Text for analysis –
Lasius niger escapes. Why is it Always Lasius niger?

Lasius niger

Sigh! Here we go again!  More Lasius niger escapes. I have said it many times in the past, and I am saying it again.  Those Lasius niger have to be the naughtiest ant species I have ever experienced.  I could have 100 different species in their respective ant farms, and I can almost guarantee that the only ones that will manage to escape would be Lasius niger.

What’s wrong, Myrm? Another escape?

Yes, another escape. I was conducting my daily checks on my three ant farms when I noticed a small Lasius niger worker running about on the worktop where the ant farms are located.  Then I saw another … and another … and another!  Then I saw about twelve of them. These ants are naughtier than Australian BLs!

I managed to get them all back into the ant farm.  I then reapplied the insect repellent escape barrier, as I hadn’t done so for a while, and, of course, the ants were able to get out.  My fault really.   The last time I put some on I had very little of the cream left, and I did intend to order some more.  But I forgot.  Fortunately, I had enough left to apply a thin layer of the barrier.  Now I have to get some more, and pretty quickly too.  With all the hot weather we have been having lately, the barrier was able to dry out a lot quicker. This resulted in Lasius niger escapes. Always ensure you re-apply any liquid barriers that you use, especially during long periods of hot weather.

insect repellent
This is the insect repellent I use to prevent my ants from escaping. It does work, it’s just that I sometimes forget to re-apply it.

Tasks to carry out –
1: List every sentence in the ant escape post that ends with a question mark.
2: Reproduce the part of the ant escape post that opens with the words containing "Sigh! Here we go" and closes with "than Australian BLs!".
These entries have no connection to the ant escape post.

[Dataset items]

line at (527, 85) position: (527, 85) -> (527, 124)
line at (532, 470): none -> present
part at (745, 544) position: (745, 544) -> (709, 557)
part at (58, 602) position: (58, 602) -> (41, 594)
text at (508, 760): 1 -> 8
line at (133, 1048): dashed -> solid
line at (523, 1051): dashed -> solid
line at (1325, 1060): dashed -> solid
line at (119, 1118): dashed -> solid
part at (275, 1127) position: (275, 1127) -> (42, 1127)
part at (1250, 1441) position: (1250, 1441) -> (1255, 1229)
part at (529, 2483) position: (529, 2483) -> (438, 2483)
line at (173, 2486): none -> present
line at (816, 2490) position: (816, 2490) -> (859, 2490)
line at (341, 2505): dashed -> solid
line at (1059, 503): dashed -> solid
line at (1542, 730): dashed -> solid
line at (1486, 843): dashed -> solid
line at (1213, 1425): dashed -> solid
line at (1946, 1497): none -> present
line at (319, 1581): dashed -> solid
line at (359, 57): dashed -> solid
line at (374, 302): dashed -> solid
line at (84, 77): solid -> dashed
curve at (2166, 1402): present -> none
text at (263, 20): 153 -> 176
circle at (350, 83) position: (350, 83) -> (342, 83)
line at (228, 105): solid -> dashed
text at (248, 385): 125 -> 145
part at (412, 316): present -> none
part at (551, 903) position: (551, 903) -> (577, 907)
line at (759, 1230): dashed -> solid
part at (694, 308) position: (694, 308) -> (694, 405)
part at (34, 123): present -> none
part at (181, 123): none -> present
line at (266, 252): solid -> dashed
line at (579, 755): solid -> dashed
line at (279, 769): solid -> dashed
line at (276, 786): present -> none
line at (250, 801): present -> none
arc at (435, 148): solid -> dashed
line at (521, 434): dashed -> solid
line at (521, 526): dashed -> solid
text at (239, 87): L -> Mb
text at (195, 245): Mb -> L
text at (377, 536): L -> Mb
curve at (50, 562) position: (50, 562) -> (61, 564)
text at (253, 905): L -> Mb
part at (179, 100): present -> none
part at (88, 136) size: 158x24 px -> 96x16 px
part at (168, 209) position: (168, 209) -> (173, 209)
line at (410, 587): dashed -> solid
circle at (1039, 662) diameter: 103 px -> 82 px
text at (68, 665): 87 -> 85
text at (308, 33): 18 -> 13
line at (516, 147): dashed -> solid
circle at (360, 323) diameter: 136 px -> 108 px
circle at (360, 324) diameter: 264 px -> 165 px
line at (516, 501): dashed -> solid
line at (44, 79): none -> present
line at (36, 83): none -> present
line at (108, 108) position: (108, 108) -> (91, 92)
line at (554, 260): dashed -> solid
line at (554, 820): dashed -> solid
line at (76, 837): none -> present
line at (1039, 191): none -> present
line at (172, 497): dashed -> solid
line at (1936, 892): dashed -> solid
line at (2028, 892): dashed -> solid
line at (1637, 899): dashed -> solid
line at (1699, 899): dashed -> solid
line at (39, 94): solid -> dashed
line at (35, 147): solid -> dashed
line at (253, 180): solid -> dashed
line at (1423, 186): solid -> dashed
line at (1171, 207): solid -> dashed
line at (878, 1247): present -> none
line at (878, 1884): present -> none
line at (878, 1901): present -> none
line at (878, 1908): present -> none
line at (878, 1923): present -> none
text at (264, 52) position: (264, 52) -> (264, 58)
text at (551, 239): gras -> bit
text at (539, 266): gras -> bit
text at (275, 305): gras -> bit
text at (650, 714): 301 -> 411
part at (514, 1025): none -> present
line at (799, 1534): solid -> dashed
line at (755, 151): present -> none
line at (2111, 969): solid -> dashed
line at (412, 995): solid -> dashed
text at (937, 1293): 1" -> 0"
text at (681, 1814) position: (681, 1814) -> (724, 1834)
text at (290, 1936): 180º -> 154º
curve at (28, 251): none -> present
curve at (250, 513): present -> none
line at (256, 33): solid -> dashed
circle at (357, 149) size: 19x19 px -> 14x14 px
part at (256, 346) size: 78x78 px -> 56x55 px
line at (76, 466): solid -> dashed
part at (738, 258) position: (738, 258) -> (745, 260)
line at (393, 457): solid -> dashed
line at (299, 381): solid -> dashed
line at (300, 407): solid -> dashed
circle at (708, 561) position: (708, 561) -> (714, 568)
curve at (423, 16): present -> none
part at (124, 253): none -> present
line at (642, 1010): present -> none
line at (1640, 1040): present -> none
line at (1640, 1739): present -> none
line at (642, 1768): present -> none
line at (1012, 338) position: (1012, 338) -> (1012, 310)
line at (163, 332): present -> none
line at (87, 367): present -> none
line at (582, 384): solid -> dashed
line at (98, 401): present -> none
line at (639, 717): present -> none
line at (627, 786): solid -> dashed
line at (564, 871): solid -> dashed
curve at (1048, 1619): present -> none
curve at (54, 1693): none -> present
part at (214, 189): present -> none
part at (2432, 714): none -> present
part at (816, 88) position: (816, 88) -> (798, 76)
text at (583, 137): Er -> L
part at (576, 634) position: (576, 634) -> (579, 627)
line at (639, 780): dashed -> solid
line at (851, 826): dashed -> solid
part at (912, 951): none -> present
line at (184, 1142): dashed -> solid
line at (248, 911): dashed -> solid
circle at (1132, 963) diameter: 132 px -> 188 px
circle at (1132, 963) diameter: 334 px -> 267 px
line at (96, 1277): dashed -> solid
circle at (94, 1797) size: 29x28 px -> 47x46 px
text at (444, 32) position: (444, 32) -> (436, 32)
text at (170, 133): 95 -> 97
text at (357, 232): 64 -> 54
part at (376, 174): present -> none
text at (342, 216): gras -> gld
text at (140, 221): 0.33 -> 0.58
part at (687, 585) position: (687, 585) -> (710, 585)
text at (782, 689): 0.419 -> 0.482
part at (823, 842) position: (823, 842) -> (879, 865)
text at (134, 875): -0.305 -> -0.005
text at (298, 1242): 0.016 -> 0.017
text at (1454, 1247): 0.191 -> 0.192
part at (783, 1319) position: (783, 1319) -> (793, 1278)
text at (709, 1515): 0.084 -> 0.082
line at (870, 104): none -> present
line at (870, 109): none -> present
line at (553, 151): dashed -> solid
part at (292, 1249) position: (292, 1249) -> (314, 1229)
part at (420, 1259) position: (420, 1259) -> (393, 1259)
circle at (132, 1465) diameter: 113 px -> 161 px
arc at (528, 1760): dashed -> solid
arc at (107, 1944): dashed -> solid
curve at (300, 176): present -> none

Outputs by task –
1:
- Why is it Always Lasius niger?
- What’s wrong, Myrm?
- Another escape?

2:
Sigh! Here we go again!  More Lasius niger escapes. I have said it many times in the past, and I am saying it again.  Those Lasius niger have to be the naughtiest ant species I have ever experienced.  I could have 100 different species in their respective ant farms, and I can almost guarantee that the only ones that will manage to escape would be Lasius niger.

What’s wrong, Myrm? Another escape?

Yes, another escape. I was conducting my daily checks on my three ant farms when I noticed a small Lasius niger worker running about on the worktop where the ant farms are located.  Then I saw another … and another … and another!  Then I saw about twelve of them. These ants are naughtier than Australian BLs!